### Sua tarefa
Você pode retomar a resenha sobre a viagem de ônibus da cidade cinzenta ao Vale da sombra da vida, escrevendo a continuação a partir da última citação?

### Texto fornecido

────

Sarah.Raphaele 08/08/2023
“todo o passado terreno terá sido o Céu para quem é salvo. Da mesma forma (...) será vista pelos condenados como o Inferno.”
Como a sinopse relata, acompanhamos uma pessoa sem nome que se encontra em um lugar remoto, uma cidade cinzenta, (que mais a frente será chamada de Inferno) e entra em um ônibus com destino ao Vale da sombra da vida, mais próxima das montanhas/terras altas (o Céu).
As pessoas que vivem lá são sólidas, e os visitantes não (possuem aparência fantasmagórica). E lá, elas devem escolher se permanecem ali e seguem caminho às montanhas ou se voltam para o lugar de onde vieram. O vale da sombra da vida é um lugar onde esses ‘fantasmas’ vão para serem diretamente confrontados por seus pecados.
p. 84 “a escolha de toda alma perdida pode ser expressa nas palavras: “melhor reinar no Inferno do que servir no Céu”.
p.87 “no final, existem apenas 2 tipos de pessoas. Aquelas que dizem a Deus “seja feita a tua vontade”; as outras são aquelas às quais Deus, por fim, diz: “seja feita a tua vontade”.”

────

### Seção de dados
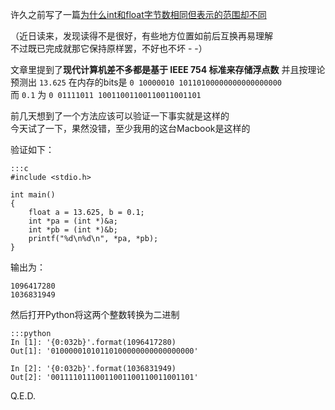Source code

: 许久之前写了一篇[为什么int和float字节数相同但表示的范围却不同](http://mitnk.com/64/why_int_and_float_have_the_same_size_of_bits_but_have_different_ranges/)

（近日读来，发现读得不是很好，有些地方位置如前后互换再易理解  
不过既已完成就那它保持原样罢，不好也不坏 - -）  

文章里提到了**现代计算机差不多都是基于 IEEE 754 标准来存储浮点数**
并且按理论预测出 `13.625` 在内存的bits是 `0 10000010 10110100000000000000000`  
而 `0.1` 为 `0 01111011 10011001100110011001101`  

前几天想到了一个方法应该可以验证一下事实就是这样的  
今天试了一下，果然没错，至少我用的这台Macbook是这样的  

验证如下：

    :::c
    #include <stdio.h>

    int main()
    {
        float a = 13.625, b = 0.1;
        int *pa = (int *)&a;
        int *pb = (int *)&b;
        printf("%d\n%d\n", *pa, *pb);
    }

输出为：

    1096417280
    1036831949

然后打开Python将这两个整数转换为二进制

    :::python
    In [1]: '{0:032b}'.format(1096417280)
    Out[1]: '01000001010110100000000000000000'

    In [2]: '{0:032b}'.format(1036831949)
    Out[2]: '00111101110011001100110011001101'

Q.E.D.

────

### Resposta esperada
O personagem-narrador observa as reações dos outros companheiros e suas histórias nos levam a questionar se estamos tentando moldar nossos pecados para caberem no céu ou se estamos prontos para abandoná-los.
A obra foi publicada pela primeira vez como uma série em um jornal The Guardian em 1944 e em 1945 como livro. O título original era "Who Goes Home?" (Quem vai para casa? em tradução literal) mas o título foi alterado para "The Great Divorce, a dream". A editora Thomas Nelson decidiu manter uma tradução fiel e trouxe ao Brasil como “O grande divórcio, um sonho”.
Falo isso porque já tivemos outra versão em português intitulada de "O Grande Abismo” por outras editoras. Se você achar por aí, saiba que se tratam da mesma obra.
O título da obra é uma resposta ao livro de William Blake (O Casamento do céu e do inferno). Blake foi um poeta inglês muito famoso em sua época, lá no século 18. Blake defendeu a ideia de que céu e inferno podem conviver juntos dentro do homem. Baseado na crença de que bem e mal/ céu e inferno eram coisas relativas, dois lados de uma mesma moeda e que ‘todos os caminhos levem ao bem’. Para Lewis, isso é impossível, a escolha de um implica automaticamente na exclusão do outro, e, por isso, propõe o divórcio desses dois.
p.14 “o bem, ao amadurecer, distingue-se cada vez mais não apenas do mal, mas também de outras formas de bem. (...) o mal pode ser desfeito, mas não se “transformar” em bem. (...)
se insistirmos em manter o Inferno (ou mesmo a Terra), não veremos o Céu; se aceitarmos o Céu, não seremos capazes de reter nem mesmo as menores e mais intimas lembranças do Inferno.”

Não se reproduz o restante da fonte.